Zaginęło trzech ratowników, których wysłano do akcji ratunkowej i poszukiwania rozbitego helikoptera prezydenta Iranu, Ebrahima Raisiego. Rzecznik irańskiego Czerwonego Półksiężyca powiedział mediom, że w trakcie akcji w górach nieopodal Sungun utracono kontakt z grupą, która szukała wraku i poszkodowanych.

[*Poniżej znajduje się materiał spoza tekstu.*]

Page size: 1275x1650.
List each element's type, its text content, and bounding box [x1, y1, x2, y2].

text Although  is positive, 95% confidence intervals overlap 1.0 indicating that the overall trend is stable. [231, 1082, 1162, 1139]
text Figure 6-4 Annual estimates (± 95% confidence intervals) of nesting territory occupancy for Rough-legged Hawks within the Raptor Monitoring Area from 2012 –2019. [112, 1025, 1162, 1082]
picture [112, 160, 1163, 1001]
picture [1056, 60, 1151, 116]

Akcja ratunkowa prowadzona jest w gęstej mgle, warunki pogodowe w prowincji Azerbejdżanu Wschodniego są niezwykle trudne.
Zespoły ratunkowe są blisko miejsca, w którym mógł się rozbić helikopter – podało z kolei BBC. Zdaniem telewizji, śmigłowiec znajduje się gdzieś w górskim terenie, gdzie dostęp jest niezwykle trudny. Rzecznik Czerwonego Półksiężyca dodał, że wkrótce pogoda ma się jeszcze pogorszyć.
Dalsza część artykułu pod materiałem wideo
Jeśli potwierdzą się jego słowa, akcja poszukiwawczo-ratownicza ulegnie znacznemu spowolnieniu. Wkrótce pogoda może stać się groźna dla życia i zdrowia, wraz z nadejściem wieczoru w górach zrobi się zimno, do tego prognozowane będą dalsze opady deszczu.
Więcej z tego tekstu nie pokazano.